Sigma Kappa's History

The Beginning 

Colby College was the first university in New England to admit female students. A need for companionship spurred the formation of many early sororities around the country, and the same was true for Sigma Kappa. Founded in Maine in 1874 by five women, Sigma Kappa has over 152,000 members around the world today.

Mary Caffrey Low was the only female student at the college until 1873. The four young women who joined her there that year would accompany her as the founding members for Sigma Kappa. Founded as both a literary and social society, Sigma Kappa drew up its own constitution and bylaws. The school approved the formation in November of 1874, and the organization grew from there. 

Margaret Chase Smith was a Sigma Kappa. She was the first female US senator, the first female to serve in both houses of Congress, and the first female representative from Maine. Physician/astronaut Dr. Margaret Rhea Seddon, LPGA golfers Nancy Lopez and Angela Stanford, and the first Indian American, Miss America Nina Davaluri, are Sigma Kappas. 

The Mission and Symbols of Sigma Kappa

Sigma Kappa’s motto is “one heart, one way.” The society believes in striving for intellectual, spiritual, and social growth bound by a societal promise.

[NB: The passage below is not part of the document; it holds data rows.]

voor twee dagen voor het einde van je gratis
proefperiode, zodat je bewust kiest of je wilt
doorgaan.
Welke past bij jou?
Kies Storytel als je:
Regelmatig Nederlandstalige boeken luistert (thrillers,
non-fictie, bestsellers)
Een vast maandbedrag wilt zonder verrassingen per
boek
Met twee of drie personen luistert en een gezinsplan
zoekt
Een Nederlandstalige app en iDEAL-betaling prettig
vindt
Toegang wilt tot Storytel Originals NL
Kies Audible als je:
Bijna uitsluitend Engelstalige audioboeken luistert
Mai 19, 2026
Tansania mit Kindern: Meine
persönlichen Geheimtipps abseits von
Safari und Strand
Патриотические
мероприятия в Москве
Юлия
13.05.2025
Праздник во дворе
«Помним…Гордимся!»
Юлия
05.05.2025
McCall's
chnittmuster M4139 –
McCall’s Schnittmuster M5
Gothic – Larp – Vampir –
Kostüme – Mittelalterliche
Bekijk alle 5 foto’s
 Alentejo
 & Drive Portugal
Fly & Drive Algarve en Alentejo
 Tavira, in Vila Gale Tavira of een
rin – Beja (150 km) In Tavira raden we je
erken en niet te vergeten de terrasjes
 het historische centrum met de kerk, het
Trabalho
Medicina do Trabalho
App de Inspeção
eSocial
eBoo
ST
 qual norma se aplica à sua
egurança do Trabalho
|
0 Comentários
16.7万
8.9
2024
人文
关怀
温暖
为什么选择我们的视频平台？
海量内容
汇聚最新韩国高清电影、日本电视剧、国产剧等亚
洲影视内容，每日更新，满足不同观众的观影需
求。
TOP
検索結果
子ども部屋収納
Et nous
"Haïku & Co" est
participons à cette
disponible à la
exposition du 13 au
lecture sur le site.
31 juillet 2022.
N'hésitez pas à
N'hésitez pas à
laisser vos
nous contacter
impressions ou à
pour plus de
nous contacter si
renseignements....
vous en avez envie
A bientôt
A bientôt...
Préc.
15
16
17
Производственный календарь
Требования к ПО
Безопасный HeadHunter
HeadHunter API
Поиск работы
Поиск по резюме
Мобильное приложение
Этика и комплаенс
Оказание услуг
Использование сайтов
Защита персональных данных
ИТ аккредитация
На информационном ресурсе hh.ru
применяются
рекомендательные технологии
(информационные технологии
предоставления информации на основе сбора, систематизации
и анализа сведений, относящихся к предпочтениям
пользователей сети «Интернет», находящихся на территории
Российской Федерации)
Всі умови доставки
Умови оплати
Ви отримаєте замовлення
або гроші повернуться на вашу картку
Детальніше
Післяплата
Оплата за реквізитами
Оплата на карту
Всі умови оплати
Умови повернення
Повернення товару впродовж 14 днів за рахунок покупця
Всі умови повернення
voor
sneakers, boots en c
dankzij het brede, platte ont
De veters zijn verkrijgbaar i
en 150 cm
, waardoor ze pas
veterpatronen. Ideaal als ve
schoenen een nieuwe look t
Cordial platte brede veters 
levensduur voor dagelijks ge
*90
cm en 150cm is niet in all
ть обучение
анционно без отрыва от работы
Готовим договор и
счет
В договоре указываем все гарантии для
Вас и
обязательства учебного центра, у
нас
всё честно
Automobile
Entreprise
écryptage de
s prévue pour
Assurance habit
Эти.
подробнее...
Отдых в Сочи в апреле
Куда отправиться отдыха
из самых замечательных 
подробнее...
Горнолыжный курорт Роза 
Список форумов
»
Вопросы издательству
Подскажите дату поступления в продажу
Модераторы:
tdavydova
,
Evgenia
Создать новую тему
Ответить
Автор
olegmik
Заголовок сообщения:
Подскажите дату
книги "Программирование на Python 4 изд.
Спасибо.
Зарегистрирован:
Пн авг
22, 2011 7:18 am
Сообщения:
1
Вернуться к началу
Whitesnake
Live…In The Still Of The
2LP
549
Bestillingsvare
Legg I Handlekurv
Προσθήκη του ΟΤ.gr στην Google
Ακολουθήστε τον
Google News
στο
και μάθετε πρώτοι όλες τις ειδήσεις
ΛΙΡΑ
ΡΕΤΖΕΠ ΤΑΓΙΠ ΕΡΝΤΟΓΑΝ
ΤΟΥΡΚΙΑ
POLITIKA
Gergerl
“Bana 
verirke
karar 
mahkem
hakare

In return, Sigma Kappa provides members with a network of sisters and a forum for growth and development. 

On campus, individuals wearing lavender and maroon may be members of Sigma Kappa. The violet is the official flower. The dove was chosen as the official symbol in 1984, and the heart embodies the nature of the organization’s motto. Sigma Kappas wear pearls as the official jewel. 

Giving Back

Sigma Kappa supports several nationwide philanthropies, including the Sigma Kappa Foundation. For over 50 years, the foundation has supported the goals of Sigma Kappa, providing financial resources for scholarships and leadership activities as well as specific philanthropic goals within the community. One initiative, the Ultra Violet Campaign, is designed to help individual collegiate and alumni chapters promote and raise funds for future philanthropic goals. 


In 1954, Sigma Kappa began supporting the study of aging and the elderly community. Today, the organization also focuses on illnesses such as Alzheimer’s disease. Sisters regularly serve in community outreach and companionship roles to help local aging populations. Every year, the sorority encourages individuals to participate in the Alzheimer’s Association’s Walk to End Alzheimer’s. Members strive to generate $200,000 in fundraising.